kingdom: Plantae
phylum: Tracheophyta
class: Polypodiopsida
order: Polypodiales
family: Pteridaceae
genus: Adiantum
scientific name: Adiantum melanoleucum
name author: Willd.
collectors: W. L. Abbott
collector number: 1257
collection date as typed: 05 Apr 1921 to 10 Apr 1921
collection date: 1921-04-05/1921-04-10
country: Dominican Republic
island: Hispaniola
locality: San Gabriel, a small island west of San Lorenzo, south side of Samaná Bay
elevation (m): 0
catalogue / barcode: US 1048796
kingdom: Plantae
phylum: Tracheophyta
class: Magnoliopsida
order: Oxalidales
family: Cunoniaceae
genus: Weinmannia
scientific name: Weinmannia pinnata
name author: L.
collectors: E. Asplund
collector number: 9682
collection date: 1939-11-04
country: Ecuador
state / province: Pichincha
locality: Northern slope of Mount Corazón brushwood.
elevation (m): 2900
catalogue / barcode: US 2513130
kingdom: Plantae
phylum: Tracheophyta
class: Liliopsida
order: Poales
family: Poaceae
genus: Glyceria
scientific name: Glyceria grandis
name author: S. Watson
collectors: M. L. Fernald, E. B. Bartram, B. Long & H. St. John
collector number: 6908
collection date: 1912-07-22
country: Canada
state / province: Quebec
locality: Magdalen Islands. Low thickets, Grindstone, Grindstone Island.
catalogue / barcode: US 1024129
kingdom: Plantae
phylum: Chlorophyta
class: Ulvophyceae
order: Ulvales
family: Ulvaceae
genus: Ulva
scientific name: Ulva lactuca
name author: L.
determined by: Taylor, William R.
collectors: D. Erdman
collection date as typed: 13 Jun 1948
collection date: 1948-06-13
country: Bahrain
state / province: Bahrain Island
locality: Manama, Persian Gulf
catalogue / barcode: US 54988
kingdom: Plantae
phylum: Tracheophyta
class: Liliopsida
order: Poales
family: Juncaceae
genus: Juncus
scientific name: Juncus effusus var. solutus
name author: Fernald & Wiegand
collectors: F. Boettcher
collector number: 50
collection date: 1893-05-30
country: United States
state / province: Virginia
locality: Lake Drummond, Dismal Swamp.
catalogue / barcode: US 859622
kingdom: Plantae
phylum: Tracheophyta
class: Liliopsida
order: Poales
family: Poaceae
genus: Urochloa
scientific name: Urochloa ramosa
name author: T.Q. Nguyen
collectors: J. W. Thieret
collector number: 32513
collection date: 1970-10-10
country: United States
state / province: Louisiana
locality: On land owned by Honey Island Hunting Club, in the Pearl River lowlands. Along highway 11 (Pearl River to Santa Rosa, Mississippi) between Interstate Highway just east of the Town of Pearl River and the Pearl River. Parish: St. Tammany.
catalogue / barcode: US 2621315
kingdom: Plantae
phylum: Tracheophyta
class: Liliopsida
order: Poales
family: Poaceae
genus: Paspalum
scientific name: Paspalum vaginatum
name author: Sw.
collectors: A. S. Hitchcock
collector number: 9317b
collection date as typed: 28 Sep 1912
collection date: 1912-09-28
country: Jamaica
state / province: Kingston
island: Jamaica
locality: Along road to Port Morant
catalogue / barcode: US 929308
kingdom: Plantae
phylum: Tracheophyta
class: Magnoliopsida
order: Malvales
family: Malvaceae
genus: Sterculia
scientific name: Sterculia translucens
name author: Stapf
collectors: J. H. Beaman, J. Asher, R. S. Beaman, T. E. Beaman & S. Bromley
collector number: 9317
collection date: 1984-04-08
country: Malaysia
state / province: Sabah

● **PROBLEM TO SOLVE**
Please write out the records above again, switching "catalogue / barcode" to "barcode" everywhere and leaving everything else unchanged.

● **EXERCISE RESPONSE**
kingdom: Plantae
phylum: Tracheophyta
class: Polypodiopsida
order: Polypodiales
family: Pteridaceae
genus: Adiantum
scientific name: Adiantum melanoleucum
name author: Willd.
collectors: W. L. Abbott
collector number: 1257
collection date as typed: 05 Apr 1921 to 10 Apr 1921
collection date: 1921-04-05/1921-04-10
country: Dominican Republic
island: Hispaniola
locality: San Gabriel, a small island west of San Lorenzo, south side of Samaná Bay
elevation (m): 0
barcode: US 1048796
kingdom: Plantae
phylum: Tracheophyta
class: Magnoliopsida
order: Oxalidales
family: Cunoniaceae
genus: Weinmannia
scientific name: Weinmannia pinnata
name author: L.
collectors: E. Asplund
collector number: 9682
collection date: 1939-11-04
country: Ecuador
state / province: Pichincha
locality: Northern slope of Mount Corazón brushwood.
elevation (m): 2900
barcode: US 2513130
kingdom: Plantae
phylum: Tracheophyta
class: Liliopsida
order: Poales
family: Poaceae
genus: Glyceria
scientific name: Glyceria grandis
name author: S. Watson
collectors: M. L. Fernald, E. B. Bartram, B. Long & H. St. John
collector number: 6908
collection date: 1912-07-22
country: Canada
state / province: Quebec
locality: Magdalen Islands. Low thickets, Grindstone, Grindstone Island.
barcode: US 1024129
kingdom: Plantae
phylum: Chlorophyta
class: Ulvophyceae
order: Ulvales
family: Ulvaceae
genus: Ulva
scientific name: Ulva lactuca
name author: L.
determined by: Taylor, William R.
collectors: D. Erdman
collection date as typed: 13 Jun 1948
collection date: 1948-06-13
country: Bahrain
state / province: Bahrain Island
locality: Manama, Persian Gulf
barcode: US 54988
kingdom: Plantae
phylum: Tracheophyta
class: Liliopsida
order: Poales
family: Juncaceae
genus: Juncus
scientific name: Juncus effusus var. solutus
name author: Fernald & Wiegand
collectors: F. Boettcher
collector number: 50
collection date: 1893-05-30
country: United States
state / province: Virginia
locality: Lake Drummond, Dismal Swamp.
barcode: US 859622
kingdom: Plantae
phylum: Tracheophyta
class: Liliopsida
order: Poales
family: Poaceae
genus: Urochloa
scientific name: Urochloa ramosa
name author: T.Q. Nguyen
collectors: J. W. Thieret
collector number: 32513
collection date: 1970-10-10
country: United States
state / province: Louisiana
locality: On land owned by Honey Island Hunting Club, in the Pearl River lowlands. Along highway 11 (Pearl River to Santa Rosa, Mississippi) between Interstate Highway just east of the Town of Pearl River and the Pearl River. Parish: St. Tammany.
barcode: US 2621315
kingdom: Plantae
phylum: Tracheophyta
class: Liliopsida
order: Poales
family: Poaceae
genus: Paspalum
scientific name: Paspalum vaginatum
name author: Sw.
collectors: A. S. Hitchcock
collector number: 9317b
collection date as typed: 28 Sep 1912
collection date: 1912-09-28
country: Jamaica
state / province: Kingston
island: Jamaica
locality: Along road to Port Morant
barcode: US 929308
kingdom: Plantae
phylum: Tracheophyta
class: Magnoliopsida
order: Malvales
family: Malvaceae
genus: Sterculia
scientific name: Sterculia translucens
name author: Stapf
collectors: J. H. Beaman, J. Asher, R. S. Beaman, T. E. Beaman & S. Bromley
collector number: 9317
collection date: 1984-04-08
country: Malaysia
state / province: Sabah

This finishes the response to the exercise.